Hon'ble the Supreme Court in the case of Prestige Lights Ltd. v. SBI, 2007(4) R.C.R. (Civil) 46 : 2007 (4) Recent Apex Judgments (R.A.J.) 642 : (2007) 8 Supreme Court Cases 449, observes that if the litigant is guilty of suppressing the facts of not disclosing the facts such a petition be dismissed without adjudicating the appeal. 16. It is also appropriate to refer to the observations of Hon'ble the Supreme Court made in Salem Advocate Bar Association v. Union of India, 2005 (3) R.C.R. (Civil) 530, which reads as follows:- "Judicial notice can be taken of the fact that many unscrupulous parties take advantage of the fact that either the costs are not awarded or nominal costs are awarded against the unsuccessful party. Unfortunately, it has become a practice to direct parties to bear their own costs. In a large number of cases, such an order is passed despite Section 35(2) of the Code. Such a practice also encourages the filing of frivolous suits. It also leads to the taking up of frivolous defences. Further, wherever costs are awarded, ordinarily the same are not realistic and are nominal. When Section 35(2) provides for cost to follow the event, it is implicit that the costs have to be those which are reasonably incurred by a successful party except in those cases where the court in its discretion may direct otherwise by recording reasons therefore. The costs have to be actual reasonable costs including the cost of the time spent by the successful party, the transportation and lodging, if any, or any other incidental costs besides the payment of the court fee, lawyer's fee, typing and other costs in relation to the litigation.

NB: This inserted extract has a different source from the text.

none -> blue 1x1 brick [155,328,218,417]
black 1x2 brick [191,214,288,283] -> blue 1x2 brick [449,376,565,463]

It is for the High Courts to examine these aspects and wherever necessary make requisite rules, regulations or practice direction so as to provide appropriate guidelines for the subordinate courts to follow." Thus, it has been noticed in the aforesaid judgment that the costs are imposed so that the same:- (a) should act as a deterrent to vexatious, frivolous and speculative litigations or defences and the specter of being made liable to pay actual costs should be such, as to make every litigant think twice before putting forth a vexatious, frivolous or speculative claim or defence.

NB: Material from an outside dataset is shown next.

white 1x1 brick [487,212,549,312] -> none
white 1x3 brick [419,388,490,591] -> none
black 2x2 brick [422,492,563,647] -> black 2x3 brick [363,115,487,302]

(b) costs should ensure that the provisions of the Code, Evidence Act and other laws governing procedure are scrupulously and strictly complied with and that parties do not adopt delaying tactics or mislead the court. Hon'ble the Supreme Court in the case of Vinod Seth v. Devinder Bajaj & Another, 2010 (3) R.C.R. (Civil) 813 observed as under:- "26. The provision relating to compensatory costs (Section 35A of the Code) in respect of false or vexatious claims or defences has become virtually infructuous and ineffective, on account of inflation. Under the said section, award of compensatory costs in false and vexatious litigation, is subject to a ceiling of Rs. 3,000/-. This requires a realistic revision keeping in view, the observations in Salem Advocates Bar Association (supra). Section 35B providing for costs for causing delay is seldom invoked. It should be regularly employed, to reduce delay. 27. The lack of appropriate provisions relating to costs has resulted in a steady increase in malicious, vexatious, false, frivolous and speculative suits, apart from rendering Section 89 of the Code ineffective. Any attempt to reduce the pendency or encourage alternative dispute resolution processes or to streaming the civil justice system will fail in the absence of appropriate provisions relating to costs. There is therefore an urgent need for the legislature and the Law Commission of India to re-visit the provisions relating to costs and compensatory costs contained in Section 35 and 35Aof the Code." 17. A Division Bench of this Court in C.W.P. No. 18346 of 2005 decided on 20.5.2009 dismissed a review petition and imposed costs of Rs. 1,00,000/- while observing that no one has the right to waste Court time. Resultantly, the appeal is dismissed with costs. Since costs should be actual to desist the litigant pursuing a frivolous litigation, it is deemed appropriate to burden the appellant with costs which are assessed at Rs. 50,000/- in the instant case. Let the costs be deposited with the Punjab State Legal Services Authority within one month from today. Appeal dismissed.